Mit dem 2025 eröffneten Technologietransferzentrum Nürnberger Land ist eine weitere wichtige Verbindung hinzugekommen. Unter dem Leitmotiv „Smart People | Smart Production“ bringt das TTZ der Technischen Hochschule Nürnberg Unternehmen, Wissenschaft und Politik zusammen. Seine Schwerpunkte reichen von Automatisierung und Künstlicher Intelligenz bis zu modernen Fertigungsverfahren und Fachkräftesicherung. Mehr zum Technologietransferzentrum Nürnberger Land
Damit zeigt Lauf besonders deutlich, wie eine starke fränkische Innovationslandschaft funktionieren kann: Industriegeschichte und Zukunftstechnologien stehen nicht nebeneinander, sondern bauen aufeinander auf. Gewachsenes Produktionswissen trifft auf neue wissenschaftliche Methoden, mittelständische Erfahrung auf Digitalisierung und Automatisierung.

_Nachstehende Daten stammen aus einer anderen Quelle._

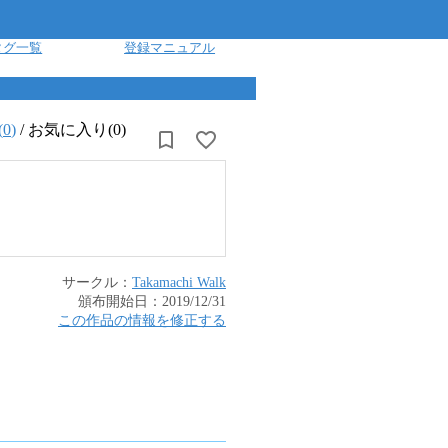
タグ一覧
登録マニュアル
(
0
)
/
お気に入り(0)
サークル：
Takamachi Walk
頒布開始日：
2019/12/31
この作品の情報を修正する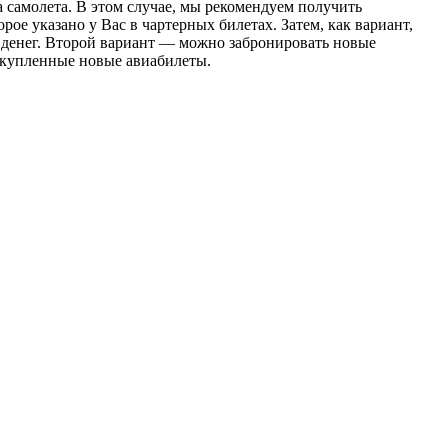
а самолета. В этом случае, мы рекомендуем получить
рое указано у Вас в чартерных билетах. Затем, как вариант,
х денег. Второй вариант — можно забронировать новые
а купленные новые авиабилеты.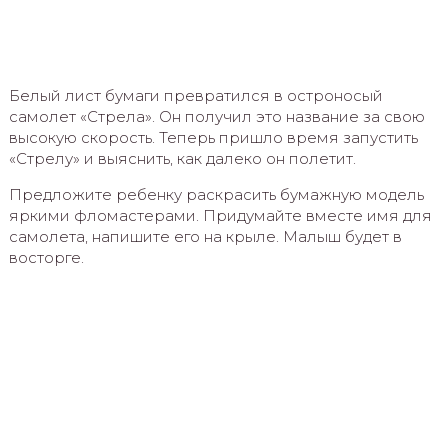
Белый лист бумаги превратился в остроносый
самолет «Стрела». Он получил это название за свою
высокую скорость. Теперь пришло время запустить
«Стрелу» и выяснить, как далеко он полетит.
Предложите ребенку раскрасить бумажную модель
яркими фломастерами. Придумайте вместе имя для
самолета, напишите его на крыле. Малыш будет в
восторге.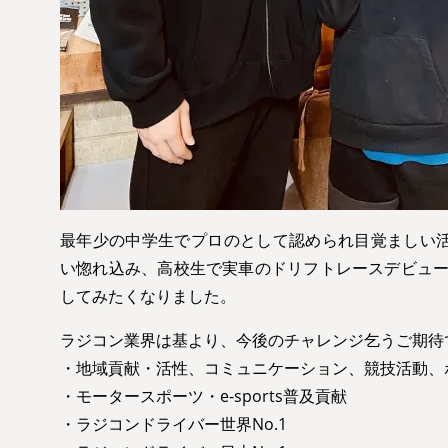
最年少の中学生でプロのとして認められ目覚ましい活躍
い惚れ込み、高校生で実車のドリフトレースデビュ
してみたくなりました。
ラジコン業界は基より、今後のチャレンジ乞うご期待
・地域貢献・活性、コミュニケーション、競技活動、
・モータースポーツ・e-sports普及貢献
・ラジコンドライバー世界No.1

Der Peter-Henlein-Preis setzt noch früher an. Er sucht Ideen, die möglicherweise noch nicht marktreif, finanziert oder für eine klassische Wirtschaftsförderung vorbereitet sind. Gerade in Betrieben, Werkstätten, Bildungseinrichtungen oder bei einzelnen Tüftlerinnen und Tüftlern können Lösungen entstehen, deren Potenzial bislang noch niemand systematisch erkannt hat.
Als Bürgermeister eines traditionsreichen und zugleich zukunftsorientierten Industriestandorts bringt Thomas Lang deshalb eine wertvolle Perspektive in die Jury ein. Er kennt sowohl die Anforderungen der Unternehmen als auch die Bedeutung kommunaler Netzwerke, kurzer Wege und verlässlicher Ansprechpartner.
„Franken braucht keine einzelne Innovationsmetropole. Unsere Stärke liegt in einem Netz spezialisierter Standorte, Betriebe und Menschen. Lauf ist dafür ein hervorragendes Beispiel“, erklärt Roland Weiniger. „Mit Thomas Lang gewinnt die Jury einen kommunalpolitischen Praktiker, der weiß, wie eng wirtschaftliche Entwicklung, Fachkräfte, Bildung und technischer Fortschritt miteinander verbunden sind.“
Der Peter-Henlein-Preis beschäftigt sich mit frühem Erfindergeist, Innovation und neuen Technologien aus Franken.